*** TASK INPUT Section Begins ***

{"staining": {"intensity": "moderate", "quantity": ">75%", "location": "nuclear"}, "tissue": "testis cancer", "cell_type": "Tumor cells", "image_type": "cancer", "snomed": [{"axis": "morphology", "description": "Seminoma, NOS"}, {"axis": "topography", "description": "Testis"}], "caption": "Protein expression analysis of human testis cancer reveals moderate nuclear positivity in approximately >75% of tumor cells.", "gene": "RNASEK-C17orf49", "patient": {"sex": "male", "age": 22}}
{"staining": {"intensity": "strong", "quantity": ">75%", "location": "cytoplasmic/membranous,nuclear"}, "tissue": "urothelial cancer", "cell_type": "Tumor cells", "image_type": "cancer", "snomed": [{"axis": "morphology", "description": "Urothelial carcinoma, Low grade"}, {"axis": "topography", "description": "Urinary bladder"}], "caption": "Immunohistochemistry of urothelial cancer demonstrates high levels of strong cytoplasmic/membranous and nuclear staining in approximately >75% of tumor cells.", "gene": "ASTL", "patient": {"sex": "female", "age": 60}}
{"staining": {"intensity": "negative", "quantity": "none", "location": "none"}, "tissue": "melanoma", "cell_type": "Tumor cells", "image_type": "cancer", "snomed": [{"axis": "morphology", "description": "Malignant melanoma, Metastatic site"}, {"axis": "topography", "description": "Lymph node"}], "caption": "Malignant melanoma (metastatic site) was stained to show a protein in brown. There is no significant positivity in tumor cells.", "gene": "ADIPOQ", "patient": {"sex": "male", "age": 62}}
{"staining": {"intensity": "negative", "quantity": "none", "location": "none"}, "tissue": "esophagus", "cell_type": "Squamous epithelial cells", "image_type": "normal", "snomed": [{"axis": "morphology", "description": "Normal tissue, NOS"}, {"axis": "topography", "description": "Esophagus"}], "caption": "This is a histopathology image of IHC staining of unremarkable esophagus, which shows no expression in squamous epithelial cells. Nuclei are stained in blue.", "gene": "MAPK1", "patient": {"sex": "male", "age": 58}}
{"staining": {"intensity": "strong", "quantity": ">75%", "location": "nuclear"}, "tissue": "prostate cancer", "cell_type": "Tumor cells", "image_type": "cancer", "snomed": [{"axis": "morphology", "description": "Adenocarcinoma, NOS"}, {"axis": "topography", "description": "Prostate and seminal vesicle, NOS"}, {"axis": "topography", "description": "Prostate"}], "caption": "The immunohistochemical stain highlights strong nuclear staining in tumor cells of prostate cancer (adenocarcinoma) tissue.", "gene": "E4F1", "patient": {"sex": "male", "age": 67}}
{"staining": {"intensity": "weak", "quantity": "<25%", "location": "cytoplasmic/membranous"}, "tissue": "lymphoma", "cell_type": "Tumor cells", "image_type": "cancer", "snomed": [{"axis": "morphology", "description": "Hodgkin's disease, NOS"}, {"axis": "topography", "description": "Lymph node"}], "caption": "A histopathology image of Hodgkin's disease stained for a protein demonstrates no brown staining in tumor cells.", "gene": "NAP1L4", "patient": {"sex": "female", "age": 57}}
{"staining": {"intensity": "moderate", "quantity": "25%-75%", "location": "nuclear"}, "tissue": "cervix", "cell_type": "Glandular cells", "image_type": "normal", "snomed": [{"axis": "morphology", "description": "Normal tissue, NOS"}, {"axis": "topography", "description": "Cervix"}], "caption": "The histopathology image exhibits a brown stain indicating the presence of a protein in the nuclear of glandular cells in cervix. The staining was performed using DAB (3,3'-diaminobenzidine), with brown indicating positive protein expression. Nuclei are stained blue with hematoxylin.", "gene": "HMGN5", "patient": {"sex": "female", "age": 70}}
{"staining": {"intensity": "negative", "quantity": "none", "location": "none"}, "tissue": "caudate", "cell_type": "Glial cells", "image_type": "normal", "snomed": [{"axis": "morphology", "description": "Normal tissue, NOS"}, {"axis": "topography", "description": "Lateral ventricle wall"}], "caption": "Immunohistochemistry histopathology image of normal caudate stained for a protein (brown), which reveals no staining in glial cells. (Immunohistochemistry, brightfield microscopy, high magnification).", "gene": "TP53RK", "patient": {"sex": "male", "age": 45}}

*** TASK INPUT Section Ends ***

*ACTIVITY*
Recopy all of the records verbatim.

*TASK SOLUTION*
{"staining": {"intensity": "moderate", "quantity": ">75%", "location": "nuclear"}, "tissue": "testis cancer", "cell_type": "Tumor cells", "image_type": "cancer", "snomed": [{"axis": "morphology", "description": "Seminoma, NOS"}, {"axis": "topography", "description": "Testis"}], "caption": "Protein expression analysis of human testis cancer reveals moderate nuclear positivity in approximately >75% of tumor cells.", "gene": "RNASEK-C17orf49", "patient": {"sex": "male", "age": 22}}
{"staining": {"intensity": "strong", "quantity": ">75%", "location": "cytoplasmic/membranous,nuclear"}, "tissue": "urothelial cancer", "cell_type": "Tumor cells", "image_type": "cancer", "snomed": [{"axis": "morphology", "description": "Urothelial carcinoma, Low grade"}, {"axis": "topography", "description": "Urinary bladder"}], "caption": "Immunohistochemistry of urothelial cancer demonstrates high levels of strong cytoplasmic/membranous and nuclear staining in approximately >75% of tumor cells.", "gene": "ASTL", "patient": {"sex": "female", "age": 60}}
{"staining": {"intensity": "negative", "quantity": "none", "location": "none"}, "tissue": "melanoma", "cell_type": "Tumor cells", "image_type": "cancer", "snomed": [{"axis": "morphology", "description": "Malignant melanoma, Metastatic site"}, {"axis": "topography", "description": "Lymph node"}], "caption": "Malignant melanoma (metastatic site) was stained to show a protein in brown. There is no significant positivity in tumor cells.", "gene": "ADIPOQ", "patient": {"sex": "male", "age": 62}}
{"staining": {"intensity": "negative", "quantity": "none", "location": "none"}, "tissue": "esophagus", "cell_type": "Squamous epithelial cells", "image_type": "normal", "snomed": [{"axis": "morphology", "description": "Normal tissue, NOS"}, {"axis": "topography", "description": "Esophagus"}], "caption": "This is a histopathology image of IHC staining of unremarkable esophagus, which shows no expression in squamous epithelial cells. Nuclei are stained in blue.", "gene": "MAPK1", "patient": {"sex": "male", "age": 58}}
{"staining": {"intensity": "strong", "quantity": ">75%", "location": "nuclear"}, "tissue": "prostate cancer", "cell_type": "Tumor cells", "image_type": "cancer", "snomed": [{"axis": "morphology", "description": "Adenocarcinoma, NOS"}, {"axis": "topography", "description": "Prostate and seminal vesicle, NOS"}, {"axis": "topography", "description": "Prostate"}], "caption": "The immunohistochemical stain highlights strong nuclear staining in tumor cells of prostate cancer (adenocarcinoma) tissue.", "gene": "E4F1", "patient": {"sex": "male", "age": 67}}
{"staining": {"intensity": "weak", "quantity": "<25%", "location": "cytoplasmic/membranous"}, "tissue": "lymphoma", "cell_type": "Tumor cells", "image_type": "cancer", "snomed": [{"axis": "morphology", "description": "Hodgkin's disease, NOS"}, {"axis": "topography", "description": "Lymph node"}], "caption": "A histopathology image of Hodgkin's disease stained for a protein demonstrates no brown staining in tumor cells.", "gene": "NAP1L4", "patient": {"sex": "female", "age": 57}}
{"staining": {"intensity": "moderate", "quantity": "25%-75%", "location": "nuclear"}, "tissue": "cervix", "cell_type": "Glandular cells", "image_type": "normal", "snomed": [{"axis": "morphology", "description": "Normal tissue, NOS"}, {"axis": "topography", "description": "Cervix"}], "caption": "The histopathology image exhibits a brown stain indicating the presence of a protein in the nuclear of glandular cells in cervix. The staining was performed using DAB (3,3'-diaminobenzidine), with brown indicating positive protein expression. Nuclei are stained blue with hematoxylin.", "gene": "HMGN5", "patient": {"sex": "female", "age": 70}}
{"staining": {"intensity": "negative", "quantity": "none", "location": "none"}, "tissue": "caudate", "cell_type": "Glial cells", "image_type": "normal", "snomed": [{"axis": "morphology", "description": "Normal tissue, NOS"}, {"axis": "topography", "description": "Lateral ventricle wall"}], "caption": "Immunohistochemistry histopathology image of normal caudate stained for a protein (brown), which reveals no staining in glial cells. (Immunohistochemistry, brightfield microscopy, high magnification).", "gene": "TP53RK", "patient": {"sex": "male", "age": 45}}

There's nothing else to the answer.